Waukesha's Klopatek 
bids state farewell

By JULIE McHALE - TimeOut Theater Critic

August 13, 2009

I first encountered Chris Klopatek in his sophomore year in my speech class. My first impression of him was that he is charming, intelligent and impish. He's what many would call "a cute little guy." He also had a natural bent for amusing others, including me.

This combination of talents has served him well in his ongoing pursuit of a career in the performing arts. Patrick Holland and Ray Jivoff, two professional actor/director/ mentors who worked at Catholic Memorial High School during Klopatek's student years there helped him discover and develop his talent, and he mentions both of them as significant influences.

At the University of Wisconsin-Whitewater, Klopatek met Jim Butchart, and his coaching prompted Klopatek in his sophomore year to change his major from computer management systems to a degree in fine arts. Angela Ianonne, one of Milwaukee's most accomplished actors, persuaded Klopatek to audition at Milwaukee Chamber Theater for "The Bible: The Complete Works of God Abridged," which turned out to be his first professional gig. He will shortly be opening as the lead in "Around the World in Eighty Days," his last stint here before going off to California to pursue an MFA degree in a class of eight other carefully chosen participants.

Since graduating from Whitewater in 2004, Klopatek has had significant roles in Milwaukee and in Spring Green at the American Players, a theater group that specializes in Shakespeare, a playwright whom Klopatek has grown to love over the years. One of his favorite Shakespearian roles was Puck from "Midsummer Night's Dream," a role he played in high school. Another was Horatio in "Hamlet," which he played for Nevermore Theater. David Daniel, the director of education at American Players Theater, has also been a part of Klopatek's formation, especially in his ability to understand Shakespeare - no easy task.

Several other noteworthy roles include Jeff in "Kimberly Akimbo," where he got to work with the auspicious Ruth Schudson, and Ghia in "The Producers," where he paired up with his mentor from high school, Ray Jivoff, a well-known actor of varied and prestigious talents. Klopatek's had the privilege of working with and observing the splendid work of such actors as Jonathan Smoots, James DeVita, Brian Mani, Jim Ridge, Sarah Day and Michelle Arnold, all of whom he has tried to learn something from.

Klopatek prefers roles with a twist rather than just playing someone's love interest.

The role of Passepartout in "Around the World," which he is working on as I pen this article about him, is just such a role. The production uses only five actors who will play close to forty roles. Klopatek will be sharing the stage with two of Milwaukee's most prominent actors whom he greatly admires - Norman Moses and Robert Spencer - who will create most of the roles. To use Klopatek's own words, "The rehearsal process is one of the most inventive, creative, collaborative and tiring experiences I've ever had ... and I'm loving every minute of it."
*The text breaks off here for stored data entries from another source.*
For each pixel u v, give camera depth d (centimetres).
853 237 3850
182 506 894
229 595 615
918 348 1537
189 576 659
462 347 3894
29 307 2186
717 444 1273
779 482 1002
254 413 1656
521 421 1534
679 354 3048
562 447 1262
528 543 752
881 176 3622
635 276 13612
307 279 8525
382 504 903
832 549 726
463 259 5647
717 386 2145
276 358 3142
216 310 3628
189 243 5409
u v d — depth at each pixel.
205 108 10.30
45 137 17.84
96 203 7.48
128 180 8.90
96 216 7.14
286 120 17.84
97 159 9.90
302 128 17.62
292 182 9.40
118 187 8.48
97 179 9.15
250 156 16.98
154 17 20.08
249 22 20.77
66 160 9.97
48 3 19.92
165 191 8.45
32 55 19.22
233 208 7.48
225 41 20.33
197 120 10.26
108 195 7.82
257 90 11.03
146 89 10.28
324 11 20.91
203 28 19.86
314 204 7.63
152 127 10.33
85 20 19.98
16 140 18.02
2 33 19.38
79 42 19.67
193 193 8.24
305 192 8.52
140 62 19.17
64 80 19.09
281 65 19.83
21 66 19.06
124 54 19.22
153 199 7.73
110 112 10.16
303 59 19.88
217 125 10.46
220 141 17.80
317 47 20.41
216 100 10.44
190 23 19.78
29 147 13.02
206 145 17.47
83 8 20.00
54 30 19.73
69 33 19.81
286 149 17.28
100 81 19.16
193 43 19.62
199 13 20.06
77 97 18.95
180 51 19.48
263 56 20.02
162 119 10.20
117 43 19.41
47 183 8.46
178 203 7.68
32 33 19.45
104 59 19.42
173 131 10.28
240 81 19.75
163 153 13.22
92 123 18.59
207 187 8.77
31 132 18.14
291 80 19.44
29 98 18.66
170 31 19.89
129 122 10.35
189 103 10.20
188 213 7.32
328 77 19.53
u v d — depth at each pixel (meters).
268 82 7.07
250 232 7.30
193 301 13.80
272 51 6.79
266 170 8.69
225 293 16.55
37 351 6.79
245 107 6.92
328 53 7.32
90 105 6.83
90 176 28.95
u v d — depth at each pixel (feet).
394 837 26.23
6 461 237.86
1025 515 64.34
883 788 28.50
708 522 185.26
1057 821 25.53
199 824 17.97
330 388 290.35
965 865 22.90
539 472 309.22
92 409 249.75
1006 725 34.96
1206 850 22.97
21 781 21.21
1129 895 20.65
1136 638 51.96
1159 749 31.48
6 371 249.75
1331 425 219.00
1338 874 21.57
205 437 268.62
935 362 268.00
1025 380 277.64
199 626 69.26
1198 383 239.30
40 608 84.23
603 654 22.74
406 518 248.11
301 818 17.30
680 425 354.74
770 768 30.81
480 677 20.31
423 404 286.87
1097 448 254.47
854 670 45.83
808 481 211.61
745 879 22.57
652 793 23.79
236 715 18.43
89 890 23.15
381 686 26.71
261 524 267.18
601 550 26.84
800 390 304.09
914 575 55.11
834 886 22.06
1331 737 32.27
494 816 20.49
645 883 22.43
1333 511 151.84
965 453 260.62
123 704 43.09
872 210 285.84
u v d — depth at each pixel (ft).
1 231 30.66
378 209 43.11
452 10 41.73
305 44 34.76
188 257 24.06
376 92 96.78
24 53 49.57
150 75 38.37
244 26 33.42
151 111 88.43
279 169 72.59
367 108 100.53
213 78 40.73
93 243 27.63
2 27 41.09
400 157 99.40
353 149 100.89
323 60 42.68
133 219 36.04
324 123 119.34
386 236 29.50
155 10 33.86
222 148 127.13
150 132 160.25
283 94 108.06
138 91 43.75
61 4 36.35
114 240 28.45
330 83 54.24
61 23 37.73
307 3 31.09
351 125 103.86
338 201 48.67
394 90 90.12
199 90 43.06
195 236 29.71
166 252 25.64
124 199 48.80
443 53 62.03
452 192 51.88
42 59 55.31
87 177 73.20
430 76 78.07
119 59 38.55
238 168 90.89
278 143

Of course, though Klopatek has been able to enjoy a more promising start than many young actors, it has not been a breeze either. When you're engaged in one role, you're always hustling for another. In the meantime, you have to pick up another side job just to survive. Those jobs for Klopatek have included delivering futons, hanging lights and being a boat dock worker in Door County. He has also worked with educational programs for the Skylight and The American Players, has made some commercials and done some voice-over work. Every experience one has can be useful when it comes to acting.

Klopatek's hopes for the future include possible entry into the television and film industry, a tough go, but one he wants to pursue nonetheless. We wish him well on the West Coast, but hope he comes back "home" and delights us once again.